§ **Exercise**:
Set down the full listing below word for word; pictures stay out of the copy.

§ **Source records**:
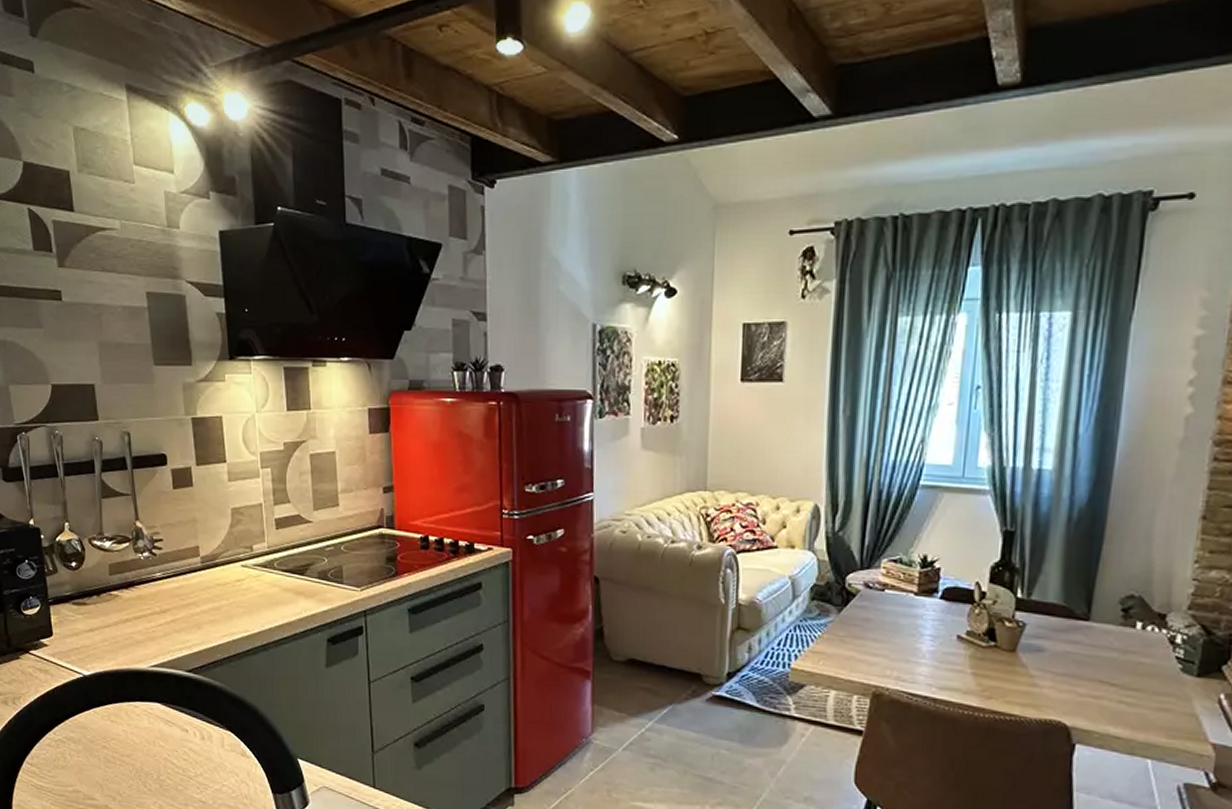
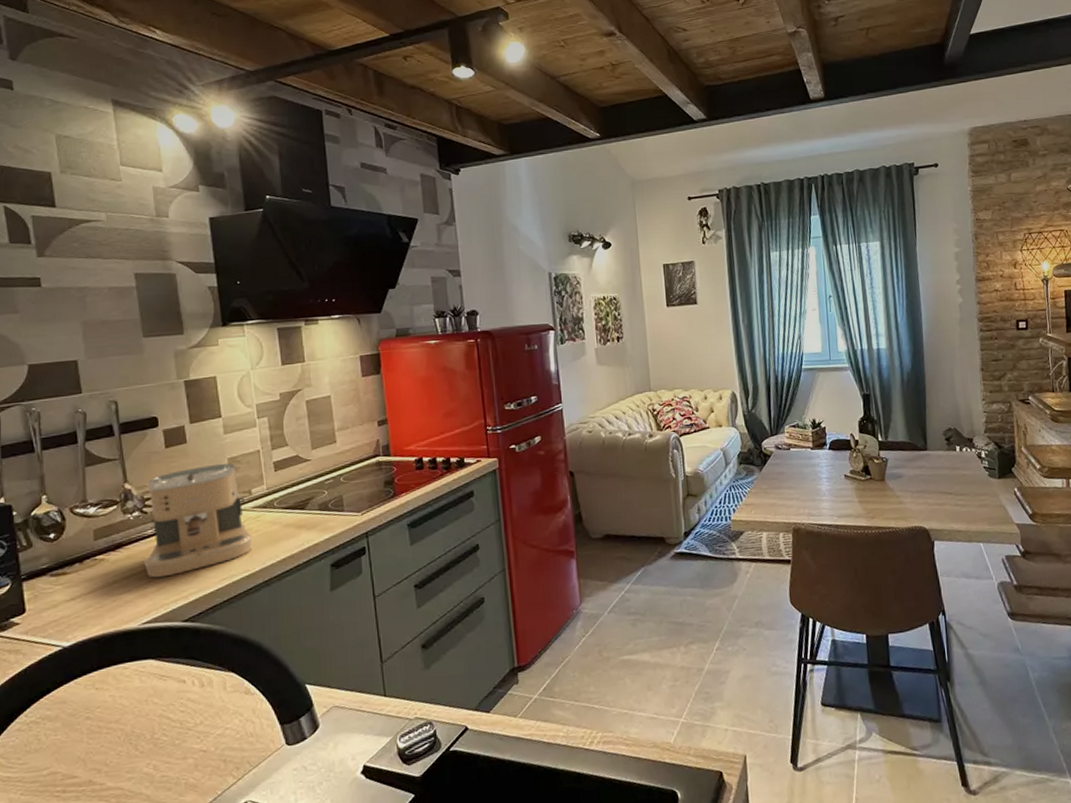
coffee maker: none [152,513,253,624] -> present [143,463,253,578]

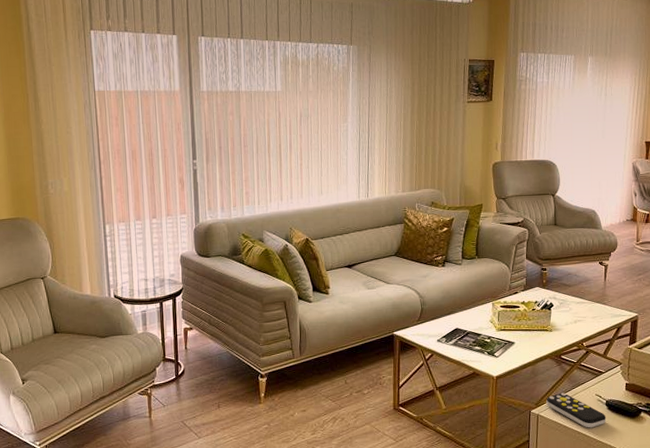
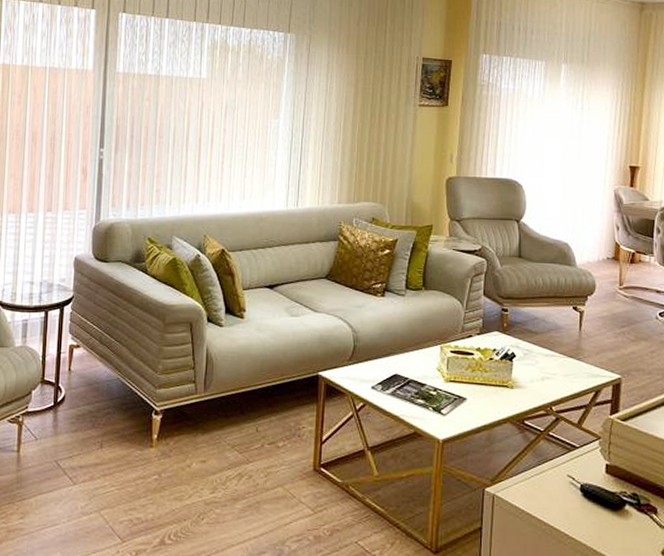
remote control: present [546,393,606,428] -> none [504,469,581,519]

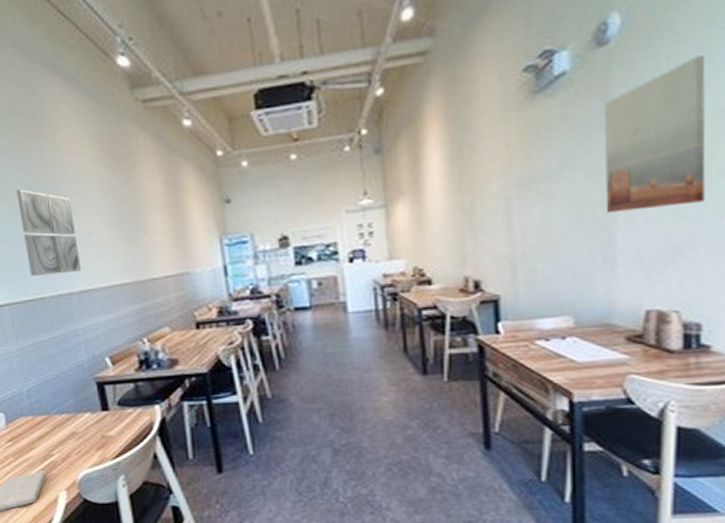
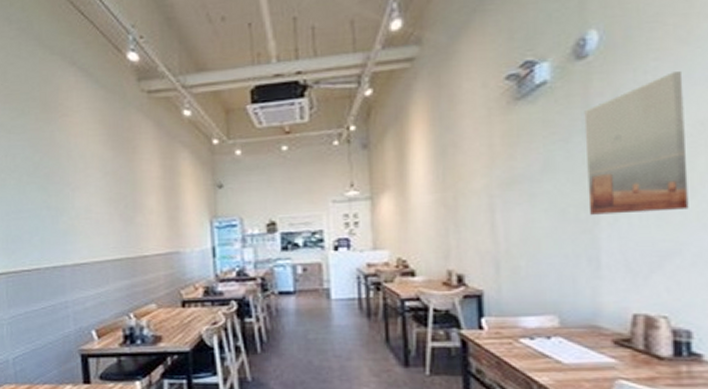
wall art: present [16,189,82,276] -> none [24,166,78,247]

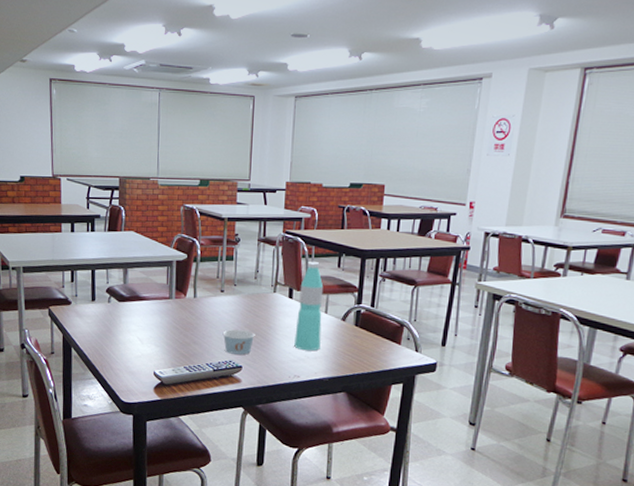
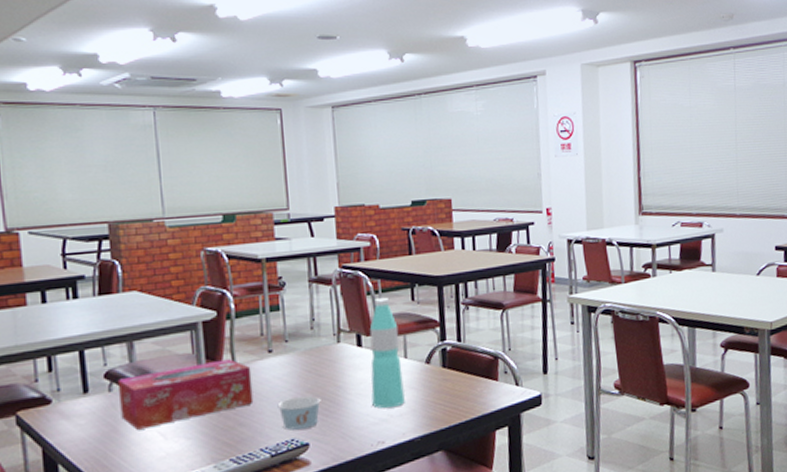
tissue box: none [114,292,207,334] -> present [117,359,254,430]

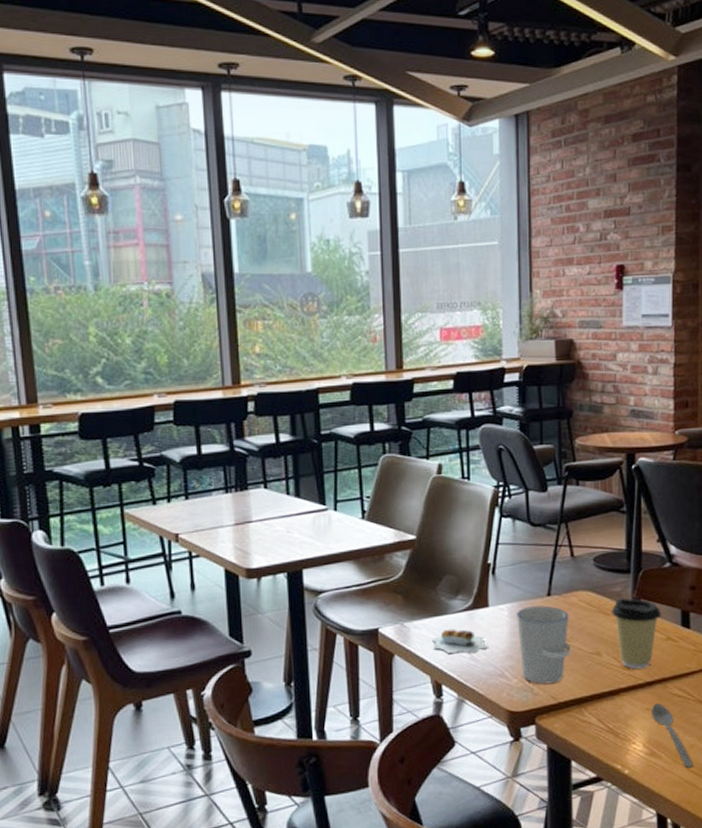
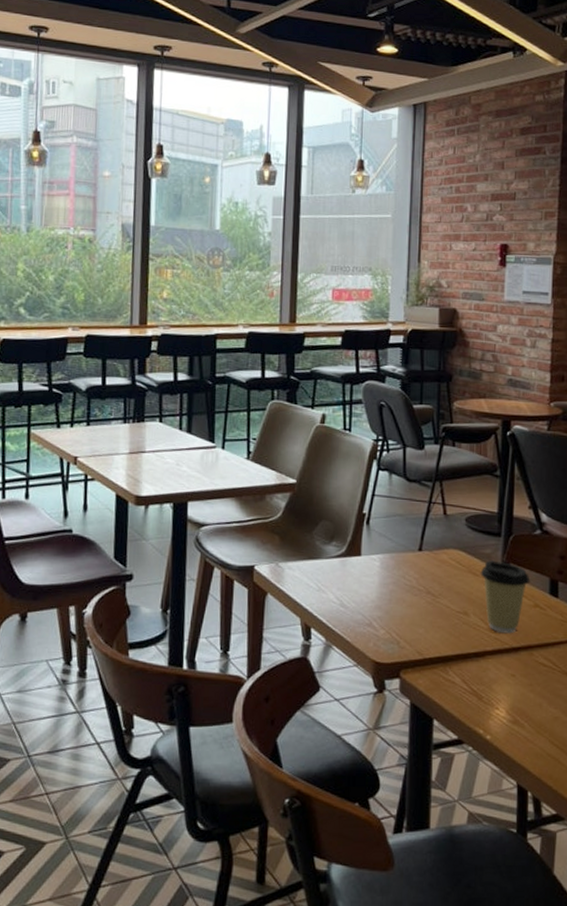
pastry: present [431,629,488,655] -> none [304,573,358,599]
cup: present [517,605,571,685] -> none [387,559,439,639]
spoon: present [651,703,694,769] -> none [515,670,557,742]

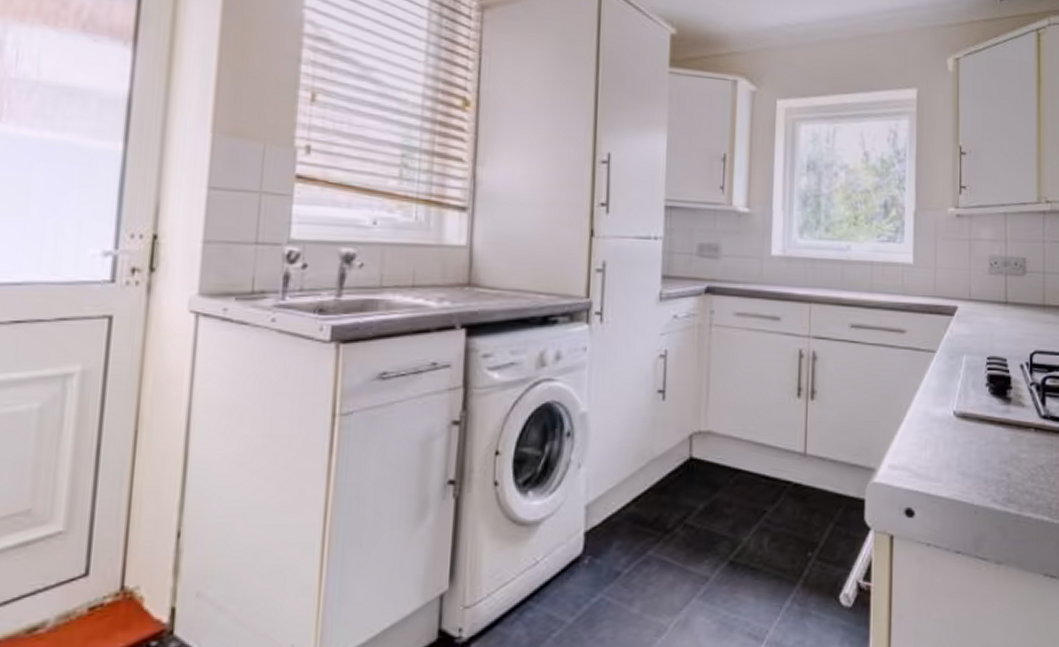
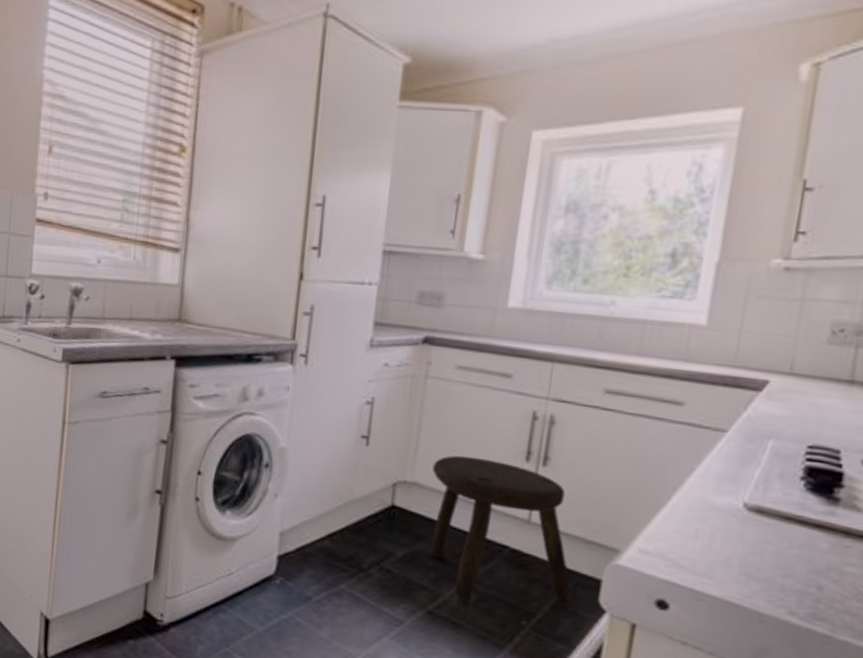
stool: none [723,399,845,542] -> present [430,455,573,603]

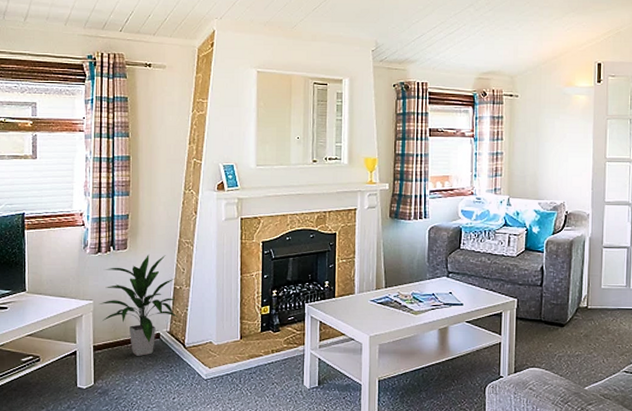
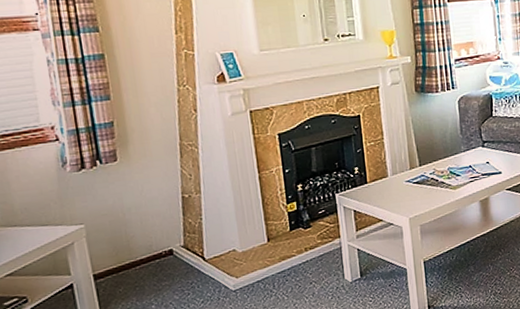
indoor plant: present [99,255,178,356] -> none [93,162,192,278]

§ **Solved problem**:
coffee maker: none [152,513,253,624] -> present [143,463,253,578]

remote control: present [546,393,606,428] -> none [504,469,581,519]

wall art: present [16,189,82,276] -> none [24,166,78,247]

tissue box: none [114,292,207,334] -> present [117,359,254,430]

pastry: present [431,629,488,655] -> none [304,573,358,599]
cup: present [517,605,571,685] -> none [387,559,439,639]
spoon: present [651,703,694,769] -> none [515,670,557,742]

stool: none [723,399,845,542] -> present [430,455,573,603]

indoor plant: present [99,255,178,356] -> none [93,162,192,278]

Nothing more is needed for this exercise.